Exercise directions: Each line of the records below that holds "atau" should be returned.

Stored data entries
*** Block opens ***
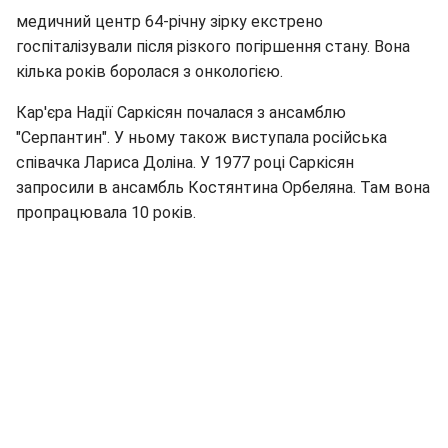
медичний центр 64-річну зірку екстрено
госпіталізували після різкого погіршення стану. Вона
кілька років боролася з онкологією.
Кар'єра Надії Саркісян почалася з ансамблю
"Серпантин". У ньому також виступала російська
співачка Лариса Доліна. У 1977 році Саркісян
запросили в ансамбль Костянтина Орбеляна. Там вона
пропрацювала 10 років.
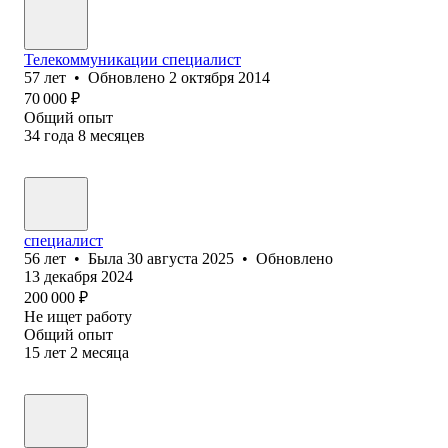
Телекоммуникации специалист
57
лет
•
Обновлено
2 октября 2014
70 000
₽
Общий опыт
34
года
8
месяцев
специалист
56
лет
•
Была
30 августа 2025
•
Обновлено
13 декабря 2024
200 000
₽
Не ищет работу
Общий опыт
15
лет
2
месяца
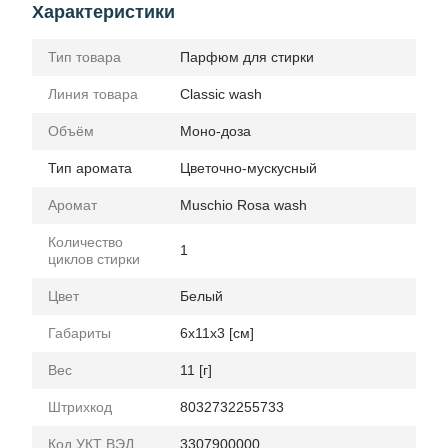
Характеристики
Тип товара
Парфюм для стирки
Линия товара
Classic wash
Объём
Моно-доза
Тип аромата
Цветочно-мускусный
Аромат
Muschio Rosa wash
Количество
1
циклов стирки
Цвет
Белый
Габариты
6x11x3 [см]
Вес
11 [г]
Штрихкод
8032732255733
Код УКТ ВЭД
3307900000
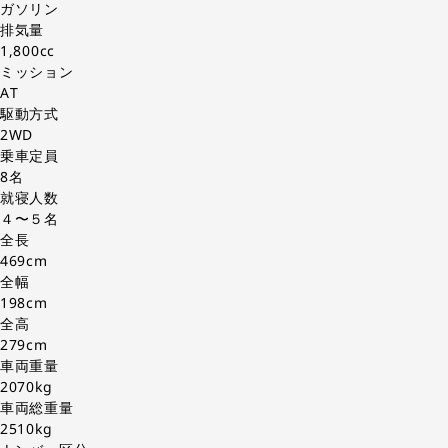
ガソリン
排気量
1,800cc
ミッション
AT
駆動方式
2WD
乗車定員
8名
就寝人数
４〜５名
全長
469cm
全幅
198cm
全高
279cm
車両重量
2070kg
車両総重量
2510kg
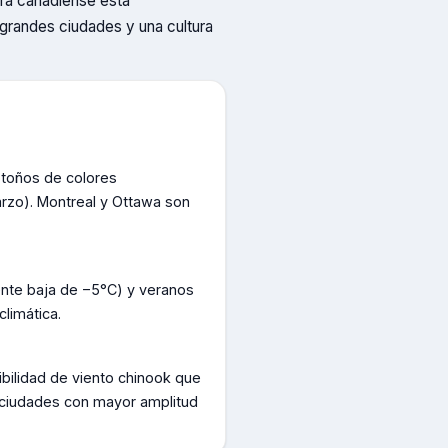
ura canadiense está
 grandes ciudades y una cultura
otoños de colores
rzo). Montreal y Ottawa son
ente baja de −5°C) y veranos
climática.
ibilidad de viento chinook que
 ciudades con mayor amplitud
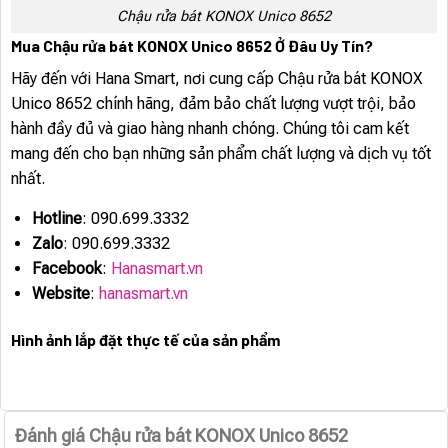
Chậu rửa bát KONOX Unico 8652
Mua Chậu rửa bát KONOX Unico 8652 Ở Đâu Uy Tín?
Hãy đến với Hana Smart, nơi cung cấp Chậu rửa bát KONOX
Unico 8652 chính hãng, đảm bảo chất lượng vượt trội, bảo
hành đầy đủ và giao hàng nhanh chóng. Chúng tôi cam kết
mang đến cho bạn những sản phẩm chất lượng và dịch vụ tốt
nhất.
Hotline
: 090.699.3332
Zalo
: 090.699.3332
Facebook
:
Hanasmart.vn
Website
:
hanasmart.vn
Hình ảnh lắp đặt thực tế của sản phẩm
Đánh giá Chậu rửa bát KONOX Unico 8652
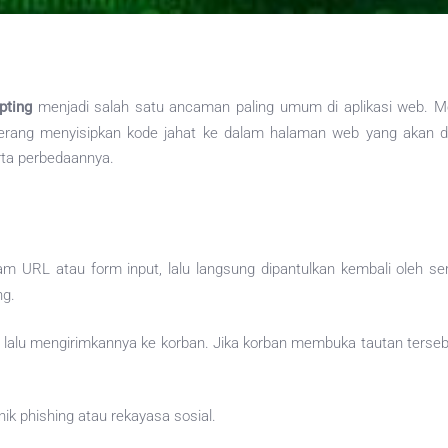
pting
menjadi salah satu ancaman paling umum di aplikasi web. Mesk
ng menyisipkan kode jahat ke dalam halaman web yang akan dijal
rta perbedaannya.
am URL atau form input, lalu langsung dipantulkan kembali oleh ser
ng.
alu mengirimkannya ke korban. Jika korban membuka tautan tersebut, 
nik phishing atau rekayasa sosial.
*** Block closes ***
Response to this exercise:
am URL atau form input, lalu langsung dipantulkan kembali oleh ser
nik phishing atau rekayasa sosial.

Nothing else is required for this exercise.